If Chick-fil-A wants to be in the business of corporate social responsibility, rather than charity, it will over time become increasingly hostile to the very customers who made it successful. Corporate social responsibility will take it down the same dark road of virtue signaling and political correctness. Then, before you know it, there will be a Chick-fil-A ad campaign about toxic masculinity. And then the legacy of its founder will be as thoroughly lost as the legacies of the founders of so many other great American companies whose modern incarnations slavishly serve anti-American causes.
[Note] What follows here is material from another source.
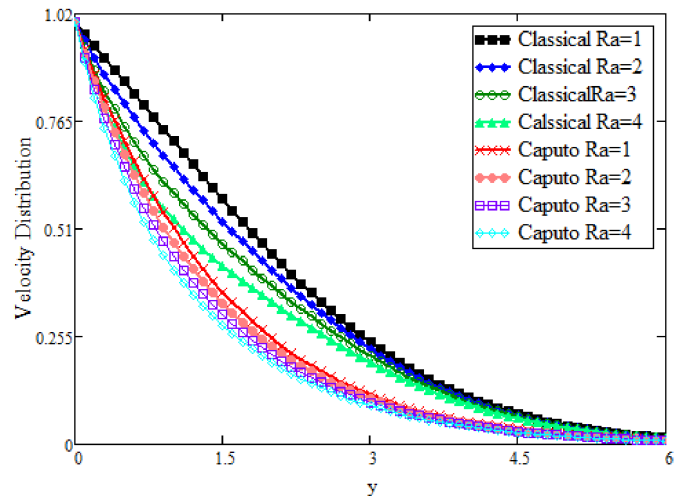
Figure 3. Comparative analysis of velocity distribution for different Ra values.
(Daniel Greenfield – Frontpage Magazine) Chick-fil-A’s announcement that it was dumping the Salvation Army and the Fellowship of Christian Athletes, which have come under attack by gay activist groups, caught Christian fans of the fast food chain by surprise. It shouldn’t have if they had been paying attention to CFA’s corporate structure.
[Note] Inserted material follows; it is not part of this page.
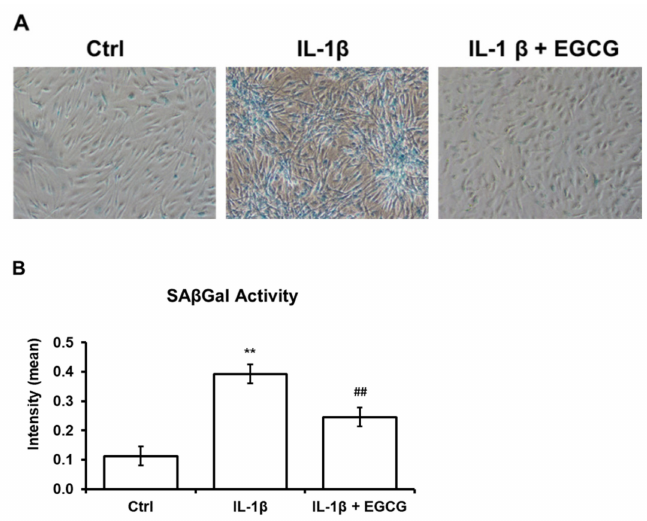
Figure 3. IL-1 β induces SA β Gal activity in cultured human articular chondrocytes. ( A ) Morphology and Sa β Gal activity in control, IL-1 β -stimulated, and EGCG-treated human articular chondrocytes. A single cell stained blue indicates SA β Gal activity. IL-1 β -stimulated cells showed a marked increase in SA β Gal activity after 48 h. SA β Gal activity was significantly reduced after EGCG treatment. ( B ) Quantification of the intensity of Sa β Gal-stained cells. The intensity of SA β Gal activity was significantly enhanced after IL-1 β stimulation but significantly reduced while cocultured with EGCG (n = 6 in each group; ** p < 0.01 versus the control group; ## p < 0.01 versus the IL-1 β -treated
The donations were coming out of the Chick-fil-A Foundation. The Executive Director of the CFA Foundation is Rodney D. Bullard, a former White House fellow and Assistant US Attorney. Some may have mistaken him for a conservative because he was a fellow in the Bush Administration, but he was an Obama donor, and, more recently, had donated to Hillary Clinton’s campaign while at Chick-fil-A.
Like many corporations, Chick-fil-A branded its charitable giving as a form of social responsibility. Bullard became its Vice President of Corporate Social Responsibility. Unlike charity, corporate social responsibility is a leftist endeavor to transform corporations into the political arms of radical causes. Like other formerly conservative corporations, Chick-fil-A had made the fundamental error of adopting the language and the infrastructure of its leftist peers. And that made what happened entirely inevitable.